━━━ 提供された抜粋

至福の一皿を求めて おいしさの裏側にある話

第88回
ゆっくり過ごすためのビール

春のやわらかい雨がザーザー降っている夜
西池袋・芸術劇場近くにあるベルジャン ビアバー
『ギボン』のドアを開けました。
ここは、『ブラッセルズ』(前回参照)に8年勤め
3店舗の店長を経験後、独立した
岡博文さんのお店です。

『ブラッセルズ』がざわめきの心地よさだとしたら
ここは、静の心地よさ。
カウンター10席だけの、わずか8.5坪の聖域に
ベン・ハーパーやキャロル・キングが流れ
ひとりで750mlの大瓶を無口に飲んでいる人
雑誌を広げる人
サッカーの話をする人など
ふらりとやって来ては、思い思いに過ごし
帰っていきます。

さて、1杯目のドラフト
「ヒューガルデン・ブロンシュ」の後、
岡さんが進めてくれた1本は
「ロシュフォール8」。
濃いブラウンビールですが
黒糖のような、ドライフルーツのような甘みがありながら
後味はスッキリして、とてもおいしい。

━━━━━━
━━━ 記録一覧

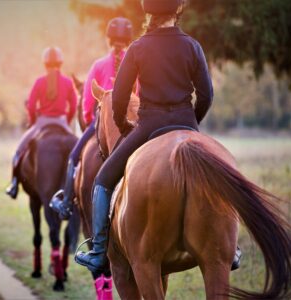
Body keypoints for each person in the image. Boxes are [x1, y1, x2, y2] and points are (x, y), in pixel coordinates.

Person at [75, 0, 242, 273]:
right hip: (186, 123)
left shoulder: (138, 48)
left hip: (147, 127)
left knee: (103, 180)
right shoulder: (192, 46)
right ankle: (230, 247)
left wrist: (123, 125)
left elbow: (118, 97)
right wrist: (190, 123)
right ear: (178, 10)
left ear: (148, 12)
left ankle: (98, 251)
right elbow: (207, 95)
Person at [49, 17, 133, 219]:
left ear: (108, 40)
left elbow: (87, 102)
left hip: (101, 122)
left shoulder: (97, 65)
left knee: (72, 157)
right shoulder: (135, 64)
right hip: (132, 124)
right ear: (128, 40)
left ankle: (67, 201)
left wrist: (90, 121)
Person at [6, 47, 77, 199]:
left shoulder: (39, 82)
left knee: (18, 152)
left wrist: (33, 122)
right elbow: (74, 104)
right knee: (79, 151)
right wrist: (67, 121)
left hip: (41, 122)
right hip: (62, 122)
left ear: (45, 64)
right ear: (61, 63)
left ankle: (13, 184)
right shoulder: (67, 82)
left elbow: (31, 106)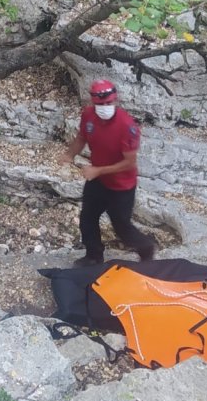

━━━━━━

• 取り組む内容:
A. 抜粋の「至福の一皿を求めて おいしさの裏側にある話」から「ここは、静の心地よさ。」までをすべて、「ベルジャン ビアバー」を「ベルギービールバー」に置き換えて書き直しなさい。
B. 抜粋の内容を二文で要約しなさい。

• 解答一覧:
A.
至福の一皿を求めて おいしさの裏側にある話

第88回
ゆっくり過ごすためのビール

春のやわらかい雨がザーザー降っている夜
西池袋・芸術劇場近くにあるベルギービールバー
『ギボン』のドアを開けました。
ここは、『ブラッセルズ』(前回参照)に8年勤め
3店舗の店長を経験後、独立した
岡博文さんのお店です。

『ブラッセルズ』がざわめきの心地よさだとしたら
ここは、静の心地よさ。

B. 西池袋・芸術劇場近くのベルジャン ビアバー『ギボン』は、『ブラッセルズ』に8年勤めて3店舗の店長を経験した岡博文さんが独立して開いた、カウンター10席だけの静かな店だ。1杯目のドラフトの後に岡さんが勧めた「ロシュフォール8」は、黒糖やドライフルーツのような甘みがありながら後味がスッキリした濃いブラウンビールだ。